POSA-GO：用于蛋白质功能预测的分层基因本体与蛋白质语言模型融合

POSA-GO: Fusion of Hierarchical Gene Ontology and Protein Language Models for Protein Function Prediction.

作者信息

Liu Yubao, Wang Benrui, Yan Bocheng, Jiang Haiyue, Dai Yinfei

机构信息

College of Computer Science and Technology, Changchun University, Changchun 130012, China.

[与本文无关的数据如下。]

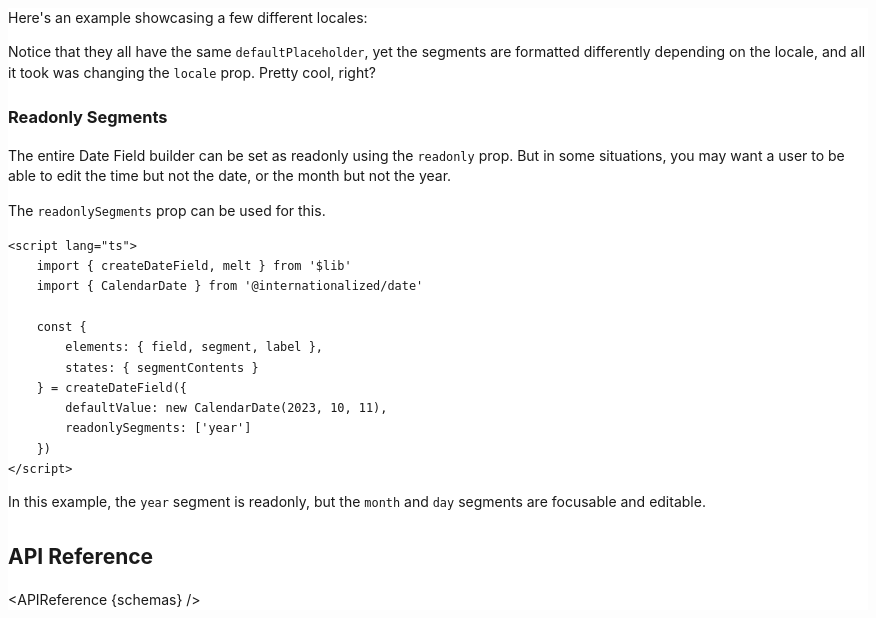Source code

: Here's an example showcasing a few different locales:

<Preview code={snippets.tut9} variant="dark" size="sm">
	<svelte:component this={previews.tut9} />
</Preview>

Notice that they all have the same `defaultPlaceholder`, yet the segments are formatted differently
depending on the locale, and all it took was changing the `locale` prop. Pretty cool, right?

### Readonly Segments

The entire Date Field builder can be set as readonly using the `readonly` prop. But in some
situations, you may want a user to be able to edit the time but not the date, or the month but not
the year.

The `readonlySegments` prop can be used for this.

```svelte showLineNumbers {9-10}
<script lang="ts">
	import { createDateField, melt } from '$lib'
	import { CalendarDate } from '@internationalized/date'

	const {
		elements: { field, segment, label },
		states: { segmentContents }
	} = createDateField({
		defaultValue: new CalendarDate(2023, 10, 11),
		readonlySegments: ['year']
	})
</script>
```

In this example, the `year` segment is readonly, but the `month` and `day` segments are focusable
and editable.

<Preview code={snippets.readonlySegments} variant="dark" size="sm">
	<svelte:component this={previews.readonlySegments} />
</Preview>

## API Reference

<APIReference {schemas} />
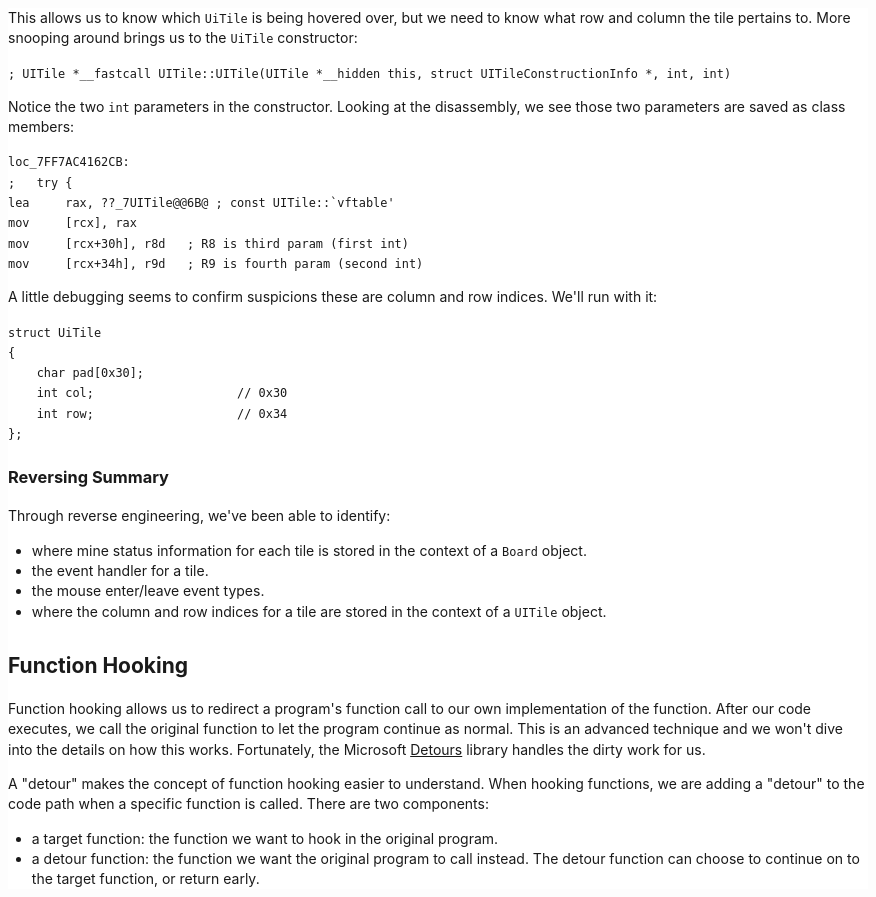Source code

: This allows us to know which `UiTile` is being hovered over, but we need to know what row and column the tile pertains to. More snooping around brings us to the `UiTile` constructor:

```
; UITile *__fastcall UITile::UITile(UITile *__hidden this, struct UITileConstructionInfo *, int, int)
```

Notice the two `int` parameters in the constructor. Looking at the disassembly, we see those two parameters are saved as class members:

```
loc_7FF7AC4162CB:
;   try {
lea     rax, ??_7UITile@@6B@ ; const UITile::`vftable'
mov     [rcx], rax
mov     [rcx+30h], r8d   ; R8 is third param (first int)
mov     [rcx+34h], r9d   ; R9 is fourth param (second int)
```

A little debugging seems to confirm suspicions these are column and row indices. We'll run with it:

```
struct UiTile
{
    char pad[0x30];
    int col;                    // 0x30
    int row;                    // 0x34
};
```

### Reversing Summary

Through reverse engineering, we've been able to identify:

- where mine status information for each tile is stored in the context of a `Board` object.
- the event handler for a tile.
- the mouse enter/leave event types.
- where the column and row indices for a tile are stored in the context of a `UITile` object.

## Function Hooking

Function hooking allows us to redirect a program's function call to our own implementation of the function. After our code executes, we call the original function to let the program continue as normal. This is an advanced technique and we won't dive into the details on how this works. Fortunately, the Microsoft [Detours](https://github.com/microsoft/Detours) library handles the dirty work for us.

A "detour" makes the concept of function hooking easier to understand. When hooking functions, we are adding a "detour" to the code path when a specific function is called. There are two components:

- a target function: the function we want to hook in the original program.
- a detour function: the function we want the original program to call instead. The detour function can choose to continue on to the target function, or return early.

College of Computer Science and Technology, Jilin University, Changchun 130025, China.

出版信息

Int J Mol Sci. 2025 Jul 1;26(13):6362. doi: 10.3390/ijms26136362.

DOI:10.3390/ijms26136362

PMID:40650140

原文链接:https://pmc.ncbi.nlm.nih.gov/articles/PMC12250456/

Abstract

Protein function prediction plays a crucial role in uncovering the molecular mechanisms underlying life processes in the post-genomic era. However, with the widespread adoption of high-throughput sequencing technologies, the pace of protein function annotation significantly lags behind that of sequence discovery, highlighting the urgent need for more efficient and reliable predictive methods. To address the problem of existing methods ignoring the hierarchical structure of gene ontology terms and making it challenging to dynamically associate protein features with functional contexts, we propose a novel protein function prediction framework, termed Partial Order-Based Self-Attention for Gene Ontology (POSA-GO). This cross-modal collaborative modelling approach fuses GO terms with protein sequences. The model leverages the pre-trained language model ESM-2 to extract deep semantic features from protein sequences. Meanwhile, it transforms the partial order relationships among Gene Ontology (GO) terms into topological embeddings to capture their biological hierarchical dependencies. Furthermore, a multi-head self-attention mechanism is employed to dynamically model the association weights between proteins and GO terms, thereby enabling context-aware functional annotation. Comparative experiments on the CAFA3 and SwissProt datasets demonstrate that POSA-GO outperforms existing state-of-the-art methods in terms of Fmax and AUPR metrics, offering a promising solution for protein functional studies.

摘要

蛋白质功能预测在揭示后基因组时代生命过程的分子机制中起着至关重要的作用。然而，随着高通量测序技术的广泛应用，蛋白质功能注释的速度明显落后于序列发现的速度，这凸显了对更高效、更可靠的预测方法的迫切需求。为了解决现有方法忽略基因本体术语的层次结构以及难以将蛋白质特征与功能上下文动态关联的问题，我们提出了一种新颖的蛋白质功能预测框架，称为基于偏序的基因本体自注意力（POSA-GO）。这种跨模态协作建模方法将基因本体术语与蛋白质序列融合。该模型利用预训练语言模型ESM-2从蛋白质序列中提取深度语义特征。同时，它将基因本体（GO）术语之间的偏序关系转换为拓扑嵌入，以捕捉它们的生物层次依赖性。此外，采用多头自注意力机制动态建模蛋白质与GO术语之间的关联权重，从而实现上下文感知功能注释。在CAFA3和SwissProt数据集上的对比实验表明，POSA-GO在Fmax和AUPR指标方面优于现有的最先进方法，为蛋白质功能研究提供了一个有前景的解决方案。